Three Lessons From Netflix on How to Live in the Cloud
Netlfix is a big company, and a big cloud user. With 38 million members across 40 countries, it streams a billion hours of content per month.
Wed, October 09, 2013
Almost all of the Netflix's customer-facing services like a massive database that creates personalized content recommendations based on prior viewing history are run in Amazon Web Service's public cloud.
The company has a content-delivery platform named Open Connect that it manages with partnering ISPs to actually stream movies to users.
As one of the biggest cloud users in the world, the company has gleaned lessons from its operations. Below are three takeaways of how the company approaches using the cloud from Ariel Tseitlin, director of cloud solutions for Netflix, who spoke at the Massachusetts Technology Leadership's Cloud Summit on Tuesday.
One Netflix goal is to create the smallest level of abstraction as possible for each application to minimize the effect of any downtime or service failure in the cloud. If this is done successfully, it drastically reduces the "blast radius" of any cloud outage, says Tseitlin, who's responsible for building out the company's cloud and ensuring its reliability.
For example, if Netflix's personalization service goes down, then the company defaults to a more generic recommended movies list that will suggest the most popular titles, but not necessarily those personalized to the user. That minimizes the snowball effect of one service bringing down others.
Build in redundancy
It's one thing to have functionality of applications and services deployed to the cloud at granular levels, it's another to scale it and ensure it works all the time. That's why Netflix has horizontally scaled its service across the globe.
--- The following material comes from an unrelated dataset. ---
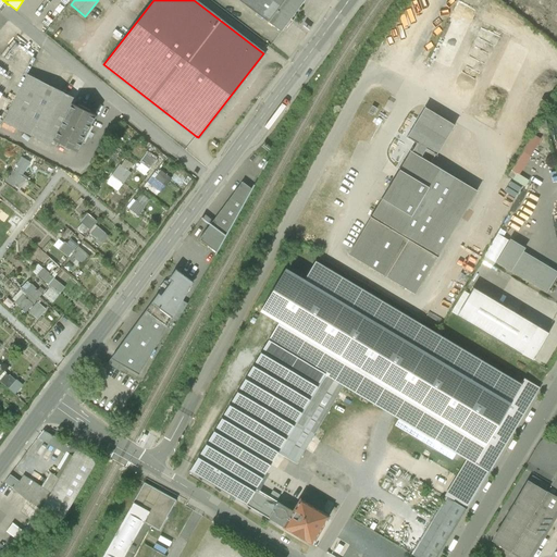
[(304,0),(238,0),(281,32),(304,0)]
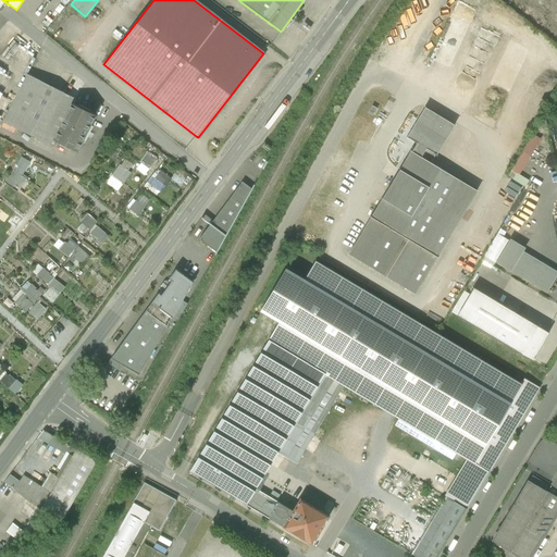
[(74,99),(27,75),(4,122),(51,146),(53,139),(72,103),(74,99)]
Each service is deployed to at least three Availability Zones (AZ), which are isolated locations within Amazon's cloud. AWS recommends deploying to at least two AZs for its service-level agreement (SLA) to kick in. Not only are Netflix services deployed to three AZs, but they are each scaled independently so that if an AZ fails then load balancers migrate traffic to the healthy AZ.
In addition to scaling to multiple AZs, the entire Netflix service is replicated across two regions within Amazon's cloud both U.S. East and EU West and replicated asynchronously. The idea is that if an entire region in Amazon's cloud were to fail then the service would still be available.
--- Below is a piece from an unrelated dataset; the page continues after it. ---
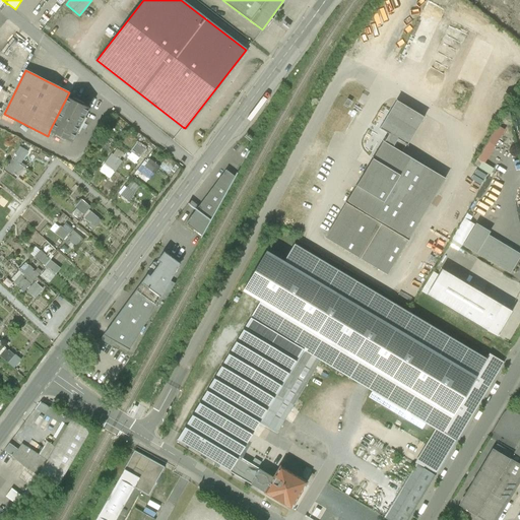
[(67,96),(50,130),(73,141),(89,108),(67,96)]
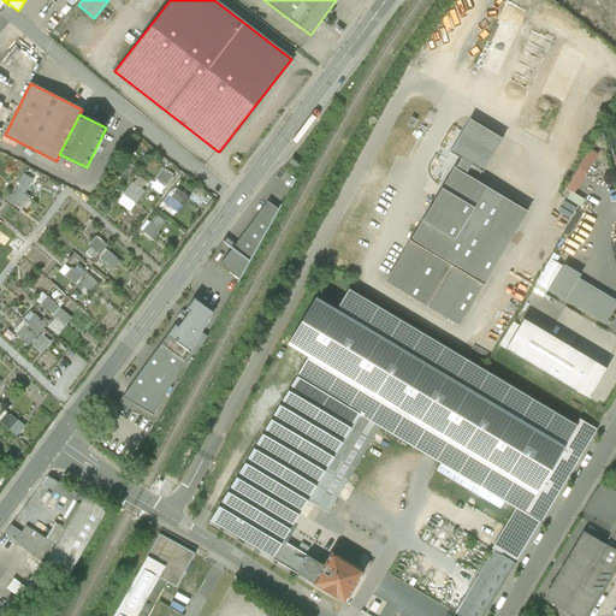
[(416,120),(412,117),(407,125),(412,128),(416,120)]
Even with monitoring and alerts that cover the entire operations of Netflix, failures will still happen. That's why the company has built a platform for monitoring its service and fixing mistakes. The Simian Army is a series of open source tools that have been developed internally by Netflix that test the fault tolerance of the company's operations. Chaos Monkey is one that randomly kills various services to test failure at the application layer. Chaos Gorilla is another that brings down an entire AZ to test for high availability. Chaos Kong is a service in development that Netflix hopes to use to eventually test an entire region shutting down. Tseitlin says that Netflix is so concerned with testing and monitoring that it jokingly refers to itself as a monitoring company that occasionally delivers movies.